Surfing in the streets

No one can have failed to notice that Apple unveiled the highly-anticipated iPhone 3G last month. The new faster, cheaper model was launched simultaneously in 21 countries and sold one million phones in just three days.

This new version of the revolutionary handset boasts a sleek design and a wide range of features that have probably made it 2008’s most desirable gadget. However, if this phone is to go down in history, it will be for its enhanced usability, fast web browsing speeds and wireless connectivity capabilities which have rapidly increased our awareness of and interest in mobile internet access.

It has been possible to surf the web on a mobile since 1999, when Nokia launched the first phone which used WAP technology. However, the excruciatingly slow speeds, small screens and clumsy usability of most phones of that generation were just too impractical and frustrating for most users and the number of people surfing the web on the move remained small.

The launch of 3G hailed a new dawn for mobile internet access and a flurry of smartphones appeared on the market making it easier to check email and download web content than ever before.

According to a number of surveys, mobile internet access is shooting up. Vodafone commissioned a recent study which suggested that 40% of adults with a mobile phone used it to access the Internet, whilst nearly 25% of young adults check and update social networking sites from their handset. Mobile advertising company AdMob’s statistics show a 100% growth in mobile web traffic in the 12 months to May 2008.

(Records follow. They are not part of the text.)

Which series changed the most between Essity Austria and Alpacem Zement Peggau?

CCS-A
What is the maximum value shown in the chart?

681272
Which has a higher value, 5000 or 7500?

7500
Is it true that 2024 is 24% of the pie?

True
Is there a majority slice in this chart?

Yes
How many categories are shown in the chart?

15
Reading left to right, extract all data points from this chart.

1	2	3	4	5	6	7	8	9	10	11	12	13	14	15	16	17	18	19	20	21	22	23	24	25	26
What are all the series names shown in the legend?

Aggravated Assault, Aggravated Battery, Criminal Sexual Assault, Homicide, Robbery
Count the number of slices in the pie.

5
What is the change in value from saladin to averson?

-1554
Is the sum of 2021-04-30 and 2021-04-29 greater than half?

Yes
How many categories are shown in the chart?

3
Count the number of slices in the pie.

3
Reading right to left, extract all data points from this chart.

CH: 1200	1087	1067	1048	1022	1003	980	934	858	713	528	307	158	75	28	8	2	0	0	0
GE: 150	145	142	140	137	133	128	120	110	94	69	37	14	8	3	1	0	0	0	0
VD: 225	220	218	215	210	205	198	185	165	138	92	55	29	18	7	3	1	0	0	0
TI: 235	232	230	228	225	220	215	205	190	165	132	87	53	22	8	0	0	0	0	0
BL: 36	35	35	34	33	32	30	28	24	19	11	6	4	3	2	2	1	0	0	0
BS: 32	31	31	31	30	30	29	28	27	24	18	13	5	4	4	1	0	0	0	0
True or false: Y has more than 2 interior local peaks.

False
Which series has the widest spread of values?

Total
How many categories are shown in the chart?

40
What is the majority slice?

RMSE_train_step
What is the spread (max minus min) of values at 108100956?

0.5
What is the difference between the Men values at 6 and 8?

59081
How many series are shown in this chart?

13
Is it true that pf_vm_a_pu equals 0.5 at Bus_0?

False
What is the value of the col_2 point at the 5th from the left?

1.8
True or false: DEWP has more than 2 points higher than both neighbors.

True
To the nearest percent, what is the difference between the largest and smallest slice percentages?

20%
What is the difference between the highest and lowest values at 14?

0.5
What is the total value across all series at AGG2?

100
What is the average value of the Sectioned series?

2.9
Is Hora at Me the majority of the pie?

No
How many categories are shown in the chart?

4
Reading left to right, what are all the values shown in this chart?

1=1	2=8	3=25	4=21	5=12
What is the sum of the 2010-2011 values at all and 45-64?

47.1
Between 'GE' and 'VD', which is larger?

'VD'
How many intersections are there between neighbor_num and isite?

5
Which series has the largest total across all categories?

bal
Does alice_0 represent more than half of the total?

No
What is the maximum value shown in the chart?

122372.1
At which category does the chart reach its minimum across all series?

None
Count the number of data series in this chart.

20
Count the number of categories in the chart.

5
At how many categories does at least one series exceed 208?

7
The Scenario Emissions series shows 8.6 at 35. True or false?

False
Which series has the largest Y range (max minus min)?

So what of the future of the mobile web now the iPhone 3G has hit the marketplace? The large touch screen and simple navigation have made web browsing a more pleasurable activity, surely increasing the number of users and providing impetus for other manufacturers to further improve their smartphones. If you study the surveys, there is no sign of the growth in mobile internet access slowing down any time soon. The Internet everywhere has finally arrived.